We Condemn, Therefore We Recreate Modi's India and the Shadow of the Emergency 1975

We Condemn, Therefore We Recreate Modi's India and the Shadow of the Emergency 1975

Journal Article: We Condemn, Therefore We Recreate Modi's India and the Shadow of the Emergency 1975

Journal: Journal of Extreme Anthropology. Journal of Extreme Anthropology is an international, peer-reviewed, interdisciplinary, open-access and indexed journal that publishes articles written in the fields of anthropology, social sciences, humanities, philosophy and critical theory focusing in particular on extreme subjects, practices and theory.

Date of Publication: June 1, 2026

Author: Shruti Gokhale. Gokhale holds a PhD in Anthropology from the University of California, Santa Cruz. Her research spans law, memory, and political life in India, with a focus on affect, institutional processes, and the everyday workings of democracy and its contradictions.

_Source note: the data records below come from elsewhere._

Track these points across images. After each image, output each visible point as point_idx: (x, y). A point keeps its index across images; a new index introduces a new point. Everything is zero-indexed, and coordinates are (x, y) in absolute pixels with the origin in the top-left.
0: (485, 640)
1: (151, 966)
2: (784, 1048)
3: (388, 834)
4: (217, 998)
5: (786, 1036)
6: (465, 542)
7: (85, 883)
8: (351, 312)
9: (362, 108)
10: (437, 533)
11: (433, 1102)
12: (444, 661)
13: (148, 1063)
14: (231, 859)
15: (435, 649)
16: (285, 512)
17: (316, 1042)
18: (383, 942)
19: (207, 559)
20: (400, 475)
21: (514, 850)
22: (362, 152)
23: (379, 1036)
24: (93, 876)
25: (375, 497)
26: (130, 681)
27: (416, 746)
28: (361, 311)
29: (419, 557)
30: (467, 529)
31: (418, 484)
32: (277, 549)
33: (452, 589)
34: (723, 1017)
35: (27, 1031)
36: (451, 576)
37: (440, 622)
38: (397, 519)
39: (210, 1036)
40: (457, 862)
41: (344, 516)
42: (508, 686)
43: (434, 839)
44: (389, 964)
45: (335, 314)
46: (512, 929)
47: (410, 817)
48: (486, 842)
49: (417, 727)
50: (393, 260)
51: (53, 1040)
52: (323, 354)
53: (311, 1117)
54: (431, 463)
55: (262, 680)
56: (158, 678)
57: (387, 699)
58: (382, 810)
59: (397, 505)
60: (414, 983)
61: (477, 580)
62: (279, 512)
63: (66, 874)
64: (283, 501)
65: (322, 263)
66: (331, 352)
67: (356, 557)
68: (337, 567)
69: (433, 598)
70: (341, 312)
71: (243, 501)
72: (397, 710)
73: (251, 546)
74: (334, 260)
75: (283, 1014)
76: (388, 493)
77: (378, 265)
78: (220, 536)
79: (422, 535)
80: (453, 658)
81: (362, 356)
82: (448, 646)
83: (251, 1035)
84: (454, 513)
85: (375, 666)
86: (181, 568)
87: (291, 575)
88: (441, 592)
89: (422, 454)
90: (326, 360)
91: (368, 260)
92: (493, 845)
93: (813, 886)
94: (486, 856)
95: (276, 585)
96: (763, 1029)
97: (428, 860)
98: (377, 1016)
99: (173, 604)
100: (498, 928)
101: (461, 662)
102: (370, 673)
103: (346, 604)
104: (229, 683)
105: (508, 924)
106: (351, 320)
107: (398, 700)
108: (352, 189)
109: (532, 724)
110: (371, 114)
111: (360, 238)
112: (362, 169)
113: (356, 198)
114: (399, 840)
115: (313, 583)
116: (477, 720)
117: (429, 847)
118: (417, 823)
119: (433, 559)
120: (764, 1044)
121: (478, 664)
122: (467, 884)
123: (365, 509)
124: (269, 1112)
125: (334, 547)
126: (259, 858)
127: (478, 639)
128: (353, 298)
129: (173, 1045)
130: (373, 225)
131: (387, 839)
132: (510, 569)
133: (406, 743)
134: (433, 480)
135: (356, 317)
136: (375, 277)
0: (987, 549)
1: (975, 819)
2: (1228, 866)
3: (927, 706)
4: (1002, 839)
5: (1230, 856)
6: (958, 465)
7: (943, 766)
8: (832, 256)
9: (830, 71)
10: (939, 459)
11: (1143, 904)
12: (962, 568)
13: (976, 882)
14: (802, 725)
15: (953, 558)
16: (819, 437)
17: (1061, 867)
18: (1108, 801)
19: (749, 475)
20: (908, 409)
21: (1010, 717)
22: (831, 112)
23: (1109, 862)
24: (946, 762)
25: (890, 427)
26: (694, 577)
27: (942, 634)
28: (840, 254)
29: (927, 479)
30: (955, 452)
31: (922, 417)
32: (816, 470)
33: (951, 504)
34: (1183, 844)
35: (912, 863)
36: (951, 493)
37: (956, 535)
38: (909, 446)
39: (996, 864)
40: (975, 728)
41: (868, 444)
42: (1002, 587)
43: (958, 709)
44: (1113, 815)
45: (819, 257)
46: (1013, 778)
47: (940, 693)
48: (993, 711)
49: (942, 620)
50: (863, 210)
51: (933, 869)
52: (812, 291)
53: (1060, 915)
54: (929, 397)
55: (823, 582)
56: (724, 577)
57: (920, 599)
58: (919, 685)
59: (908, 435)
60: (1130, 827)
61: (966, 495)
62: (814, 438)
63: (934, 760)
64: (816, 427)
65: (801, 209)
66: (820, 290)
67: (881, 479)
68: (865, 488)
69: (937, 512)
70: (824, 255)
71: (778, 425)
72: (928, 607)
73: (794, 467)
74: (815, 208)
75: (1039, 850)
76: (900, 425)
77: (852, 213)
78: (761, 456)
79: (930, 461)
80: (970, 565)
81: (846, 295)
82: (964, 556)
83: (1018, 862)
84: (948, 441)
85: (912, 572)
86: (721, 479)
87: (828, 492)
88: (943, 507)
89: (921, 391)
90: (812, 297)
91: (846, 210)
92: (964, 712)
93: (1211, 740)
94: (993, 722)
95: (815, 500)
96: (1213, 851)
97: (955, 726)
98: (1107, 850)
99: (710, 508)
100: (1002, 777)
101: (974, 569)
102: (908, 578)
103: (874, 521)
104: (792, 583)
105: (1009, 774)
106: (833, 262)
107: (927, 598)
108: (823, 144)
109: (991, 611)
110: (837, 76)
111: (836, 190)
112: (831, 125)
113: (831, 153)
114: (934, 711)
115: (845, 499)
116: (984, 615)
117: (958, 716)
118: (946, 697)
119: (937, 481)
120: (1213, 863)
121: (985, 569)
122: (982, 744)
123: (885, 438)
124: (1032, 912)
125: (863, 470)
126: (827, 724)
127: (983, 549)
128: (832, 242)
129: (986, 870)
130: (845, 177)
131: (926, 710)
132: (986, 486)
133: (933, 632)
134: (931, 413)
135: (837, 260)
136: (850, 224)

The article can be found here, and the PDF of the article can be downloaded on the same page, or here.

Photo by Will Goodman on Unsplash.

Abstract: In December 2024, during a parliamentary debate marking 75 years of the Indian Constitution, Prime Minister Narendra Modi and leaders of the Bharatiya Janata Party (BJP) repeatedly invoked the 1975 Emergency as the 'darkest' moment in India's democratic history. This article argues that such condemnation does not simply distance the present from the past but enables its reactivation. Through a sustained political and symbolic return to the Emergency, the regime performs rupture even as it reproduces its techniques: the repression of dissent, the management of media, the construction of internal enemies, and the gradual erosion of democratic norms. The article re-conceptualizes this dynamic through the lens of nostalgia. Unlike familiar forms of authoritarian nostalgia that invoke a glorified past, the Indian case mobilizes a condemned and traumatic one. Nostalgia here does not operate as longing, but as a political technology: a mode of attachment that allows the past to be repudiated in discourse while its governing logics are retained in practice. In this configuration, condemnation becomes the condition of repetition. This dynamic also resonates with the logic of haunting, where unresolved violence returns not simply as memory but as an active force shaping the present. Drawing on ethnographic fieldwork, autoethnography, archival sources, and legal analysis, the article traces how the Emergency persists not only as memory but as an operational script embedded in contemporary governance. It further shows how this persistence is sustained through affective attachment, even as it is disavowed. The Emergency thus functions simultaneously as moral alibi and governing template, shaping what is widely described as an 'undeclared Emergency' in the present.